Operations

Oklahoma Op Creates “Limopreneur” Hands-On Training Program

LCT Staff
Posted on November 7, 2007

TULSA, Okla. — Charles “Chuck” Cotton, owner of VIP Limousine, said he is considering taking as much of his fleet as possible to Phoenix for a week or more, where his first “Limopreneur” graduate has set up shop.

With one full month under his belt, Chris Pruett, the owner of Six Star Limousine Service in Phoenix, has enjoyed a rapid start after going through the training and startup program Cotton launched five months ago for turnkey limousine business launches.

That success is especially important, said Cotton, since Pruett started not with one limo but three, plus a sedan — and he’s already ordered his first Hummer.

“His phone is just ringing off the hook,” said Cotton, reflecting how Pruett employed his proven marketing and advertising strategy to target weddings, parties, and other special occasions.

“Phoenix is probably the number one market for limos right now,” said Cotton.

Over the next five months the Phoenix area will hold two Nascar events, a professional golf tournament, and the Super Bowl. Two happen the same week — the FBR Phoenix Open and 2008 Super Bowl XLII, both concluding Feb. 3.
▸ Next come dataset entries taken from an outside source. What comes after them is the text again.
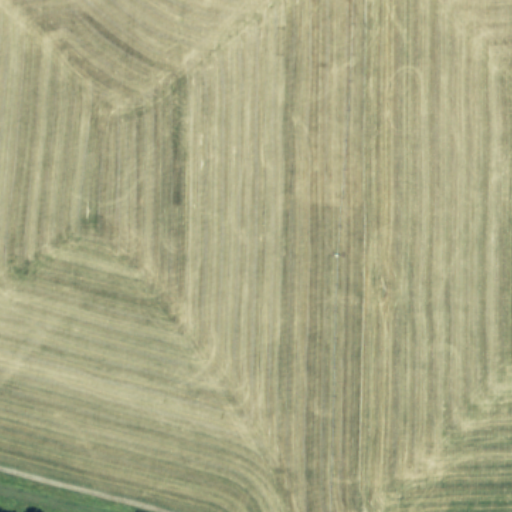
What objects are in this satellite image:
crop: (255, 256)
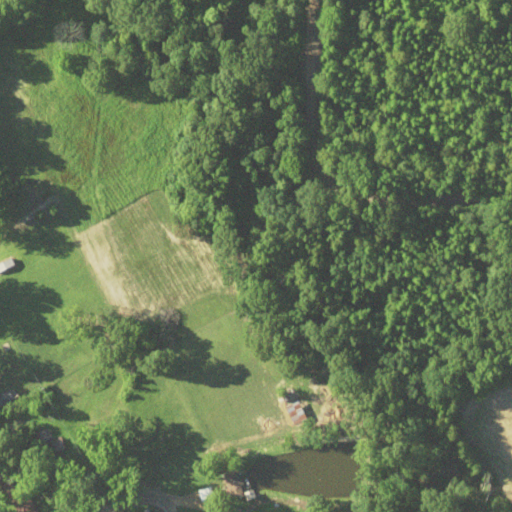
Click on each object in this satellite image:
road: (326, 185)
building: (7, 396)
building: (297, 413)
building: (236, 485)
road: (198, 487)
building: (20, 493)
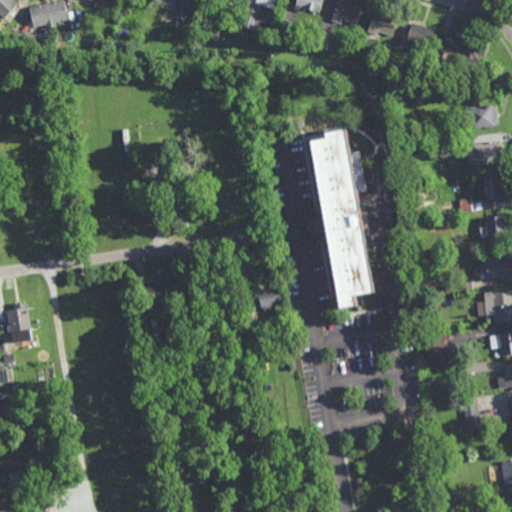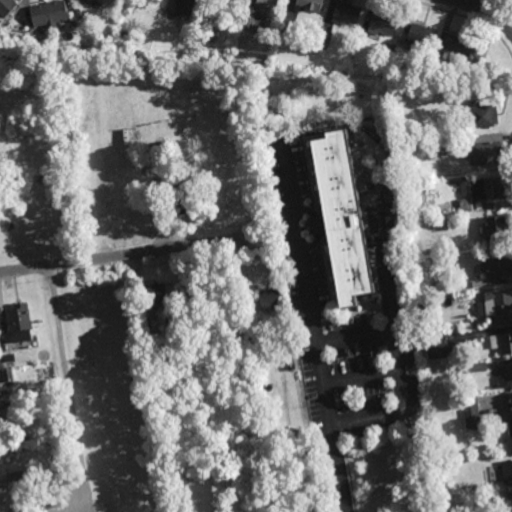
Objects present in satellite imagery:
building: (266, 3)
building: (269, 3)
building: (309, 5)
building: (310, 5)
building: (6, 7)
building: (6, 7)
building: (183, 9)
building: (184, 10)
building: (347, 11)
road: (488, 11)
building: (346, 12)
building: (49, 13)
building: (48, 14)
building: (253, 21)
building: (255, 21)
building: (383, 24)
building: (383, 24)
building: (286, 28)
building: (123, 32)
building: (325, 35)
building: (420, 35)
building: (422, 36)
building: (461, 48)
building: (460, 52)
building: (437, 67)
building: (454, 89)
building: (484, 116)
building: (481, 117)
building: (301, 123)
building: (417, 147)
building: (149, 150)
building: (486, 153)
building: (483, 154)
building: (487, 188)
building: (488, 188)
building: (187, 198)
building: (465, 204)
building: (466, 206)
building: (344, 216)
building: (338, 222)
building: (496, 226)
building: (494, 229)
road: (122, 256)
building: (498, 266)
building: (496, 267)
road: (308, 292)
building: (156, 294)
building: (156, 296)
building: (270, 298)
building: (270, 299)
building: (497, 305)
building: (498, 306)
building: (252, 314)
parking lot: (340, 317)
building: (19, 322)
building: (20, 323)
building: (151, 325)
building: (502, 342)
building: (503, 342)
building: (434, 345)
building: (440, 348)
building: (155, 349)
building: (9, 357)
road: (397, 367)
building: (476, 367)
building: (477, 367)
building: (3, 373)
building: (4, 375)
building: (506, 377)
building: (507, 377)
road: (69, 390)
building: (3, 394)
building: (511, 399)
building: (471, 412)
building: (472, 413)
building: (510, 427)
building: (507, 472)
building: (507, 472)
building: (449, 473)
building: (15, 476)
road: (340, 478)
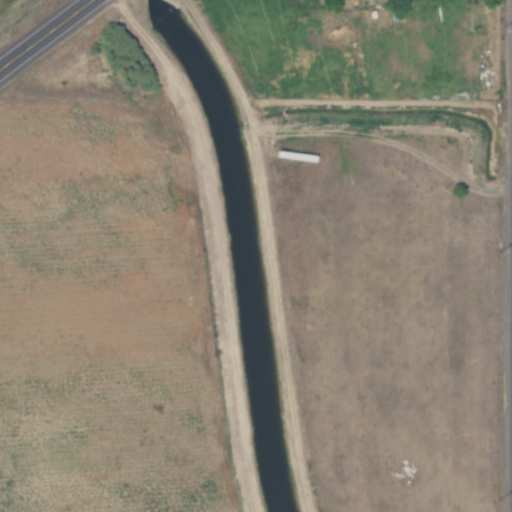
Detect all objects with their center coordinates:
road: (44, 33)
road: (215, 244)
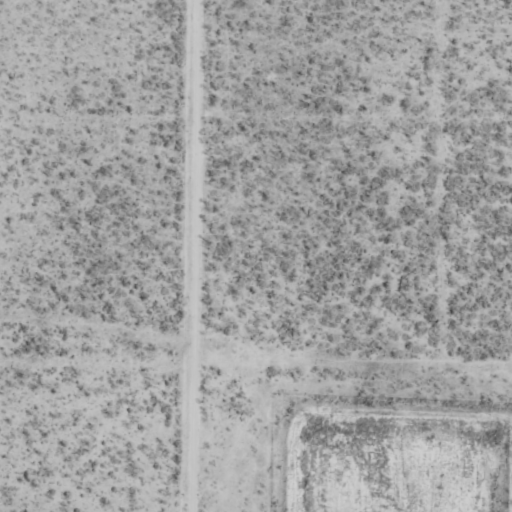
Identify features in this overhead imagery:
road: (208, 256)
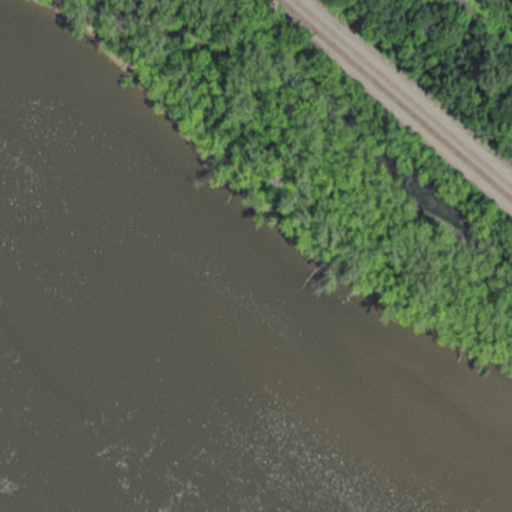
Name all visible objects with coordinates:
railway: (404, 91)
railway: (396, 99)
river: (96, 410)
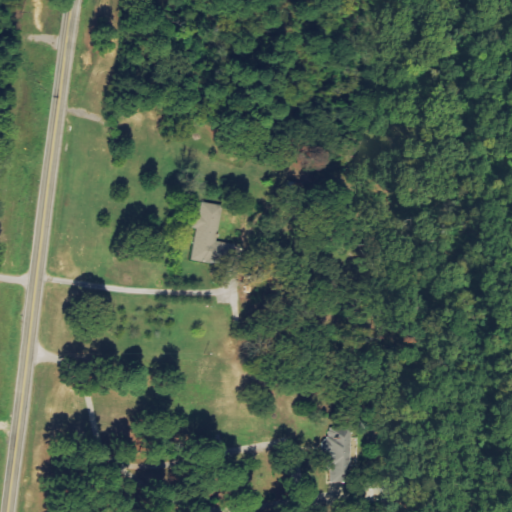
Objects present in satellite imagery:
building: (207, 235)
road: (43, 255)
road: (148, 291)
building: (339, 450)
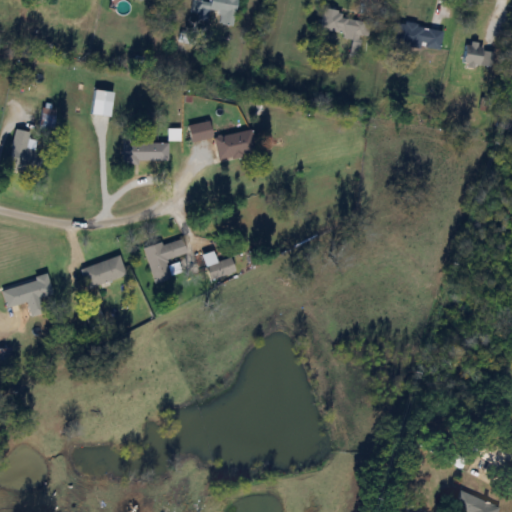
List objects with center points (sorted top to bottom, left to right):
building: (214, 9)
building: (343, 28)
building: (415, 36)
building: (476, 54)
building: (100, 102)
building: (45, 115)
building: (221, 140)
building: (20, 149)
building: (142, 150)
road: (82, 223)
building: (161, 257)
building: (210, 264)
building: (100, 271)
building: (24, 290)
road: (10, 319)
building: (3, 355)
building: (490, 452)
building: (469, 504)
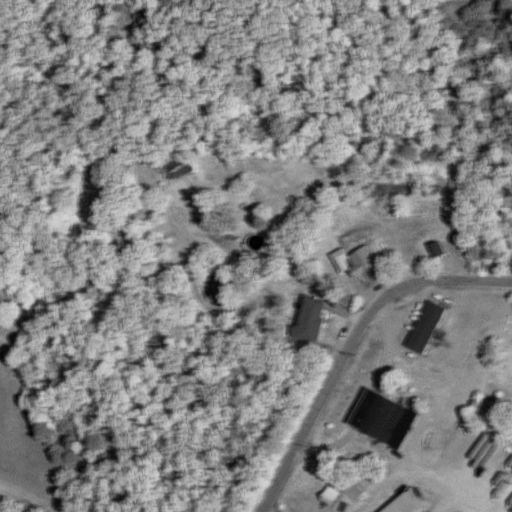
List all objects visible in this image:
building: (179, 164)
building: (359, 263)
building: (312, 320)
building: (427, 327)
road: (350, 343)
building: (383, 416)
road: (424, 478)
building: (406, 505)
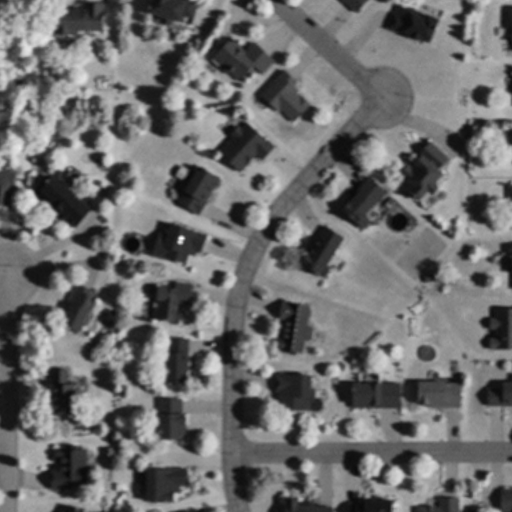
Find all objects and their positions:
building: (353, 4)
building: (354, 4)
building: (170, 10)
building: (172, 10)
building: (80, 19)
building: (411, 24)
building: (412, 24)
building: (511, 29)
building: (511, 37)
road: (326, 49)
building: (240, 59)
building: (240, 60)
building: (283, 97)
building: (284, 97)
building: (511, 135)
building: (243, 147)
building: (245, 147)
building: (424, 171)
building: (423, 172)
building: (4, 179)
building: (4, 185)
building: (196, 190)
building: (196, 190)
building: (62, 201)
building: (63, 202)
building: (361, 202)
building: (361, 203)
building: (179, 243)
building: (179, 243)
building: (320, 251)
building: (321, 251)
building: (121, 264)
road: (4, 266)
building: (511, 273)
road: (238, 279)
building: (169, 301)
building: (170, 302)
building: (76, 309)
building: (77, 309)
building: (293, 327)
building: (293, 328)
building: (500, 328)
building: (501, 330)
building: (175, 361)
building: (175, 363)
road: (7, 389)
building: (293, 392)
building: (294, 392)
building: (60, 393)
building: (61, 393)
building: (437, 394)
building: (438, 395)
building: (499, 395)
building: (374, 396)
building: (375, 396)
building: (499, 396)
building: (169, 419)
building: (170, 420)
road: (372, 454)
building: (68, 467)
building: (67, 468)
building: (162, 483)
building: (161, 484)
building: (505, 500)
building: (505, 500)
building: (370, 506)
building: (371, 506)
building: (440, 506)
building: (442, 506)
building: (303, 507)
building: (303, 507)
building: (71, 509)
building: (70, 510)
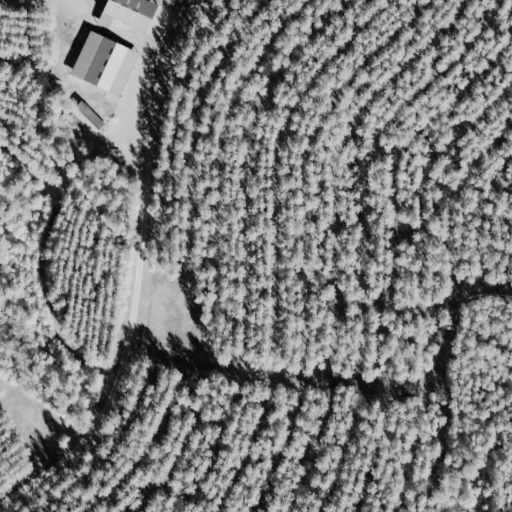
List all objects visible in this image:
building: (127, 13)
building: (103, 63)
building: (87, 117)
road: (139, 274)
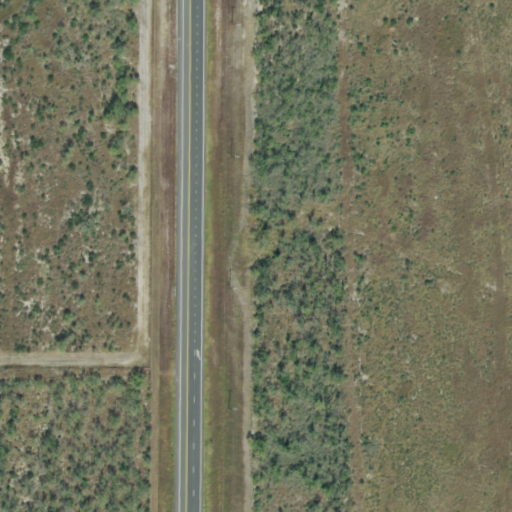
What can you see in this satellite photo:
road: (192, 256)
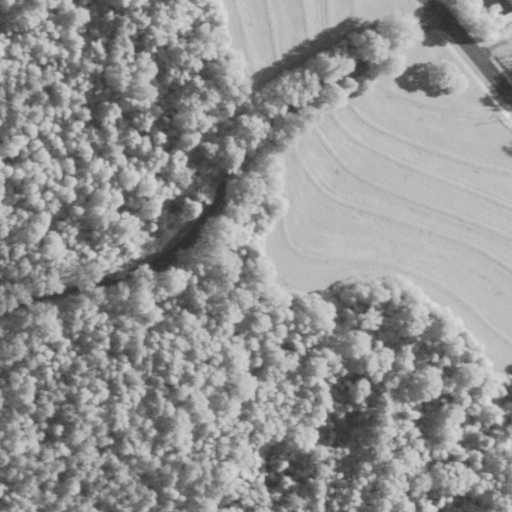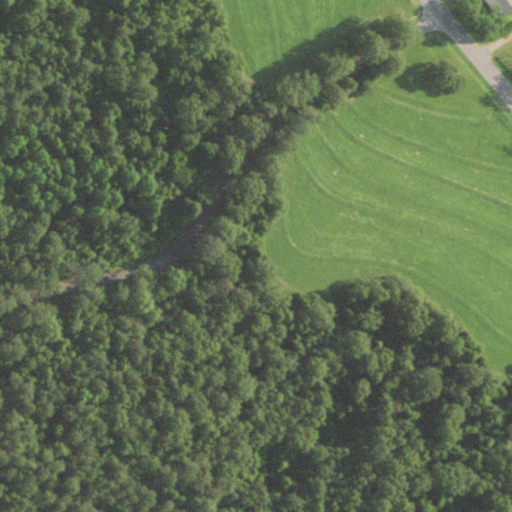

“He told me this week there were no more limousines available for the Super Bowl,” said Cotton, whose fleet now includes 16 limousines and eight sedans, vans, or limo busses. “He wants me to bring our entire fleet to it.”

It’s a tempting offer, said Cotton. His fleet would work as a subcontractor to Six Star, allowing it to drive under Pruett’s license. The main potential hang-up — Cotton wonders if he can find enough chauffeurs interested in making the trip.

“That’s what we’re working on right now,” said Pruett by phone, who credited the “Limopreneur” program for his turnaround.

“I’ve been running sedans out here for a couple years and thought I had a pretty good idea of what I was doing until I spent some time there,” he said of the VIP training. “I found out the limousine business is a lot more detail oriented. A lot of the stuff he taught me there has come to fruition, I guess.”

Those insights ranged from how to improve operations and training of chauffeurs to selling points on how to market the business and handle customers on the phone.

“Especially some of the advertising tricks he told me have saved me money,” said Pruett. “I would have been putting money in some bad places. He’s really helped me there”

With that amount of high-profile business, plus the busy holiday season, Cotton expects Pruett to finish the run through Valentine’s Day more than halfway through earning back his initial investment — with prom season starting soon after. Pruett also thought it likely.

“There’s no other Phoenix limo company doing that marketing approach,” said Cotton, despite competition from a couple of hundred similar firms. “It’s unique, and it works.”

Pruett’s success also bodes well for “Limopreneur.” No one else has followed Pruett in putting down $94,200 for two weeks of hands-on training and delivery of a new limousine, but Cotton blames that on his own marketing efforts, not the program.

“We’re still trying to find our advertising niche,” he said. “We really haven’t found the right platform yet.

“We are attempting to avoid misdirected advertising,” he said. “Misdirected advertising is the number one cause for new business startup failure. How well I know.”

VIP has just started another round of ads in 300 newspapers across the nation. “It’s a rifle approach rather than a shotgun approach,” he said. “It’s getting a lot of feedback, but we haven’t inked anybody yet.”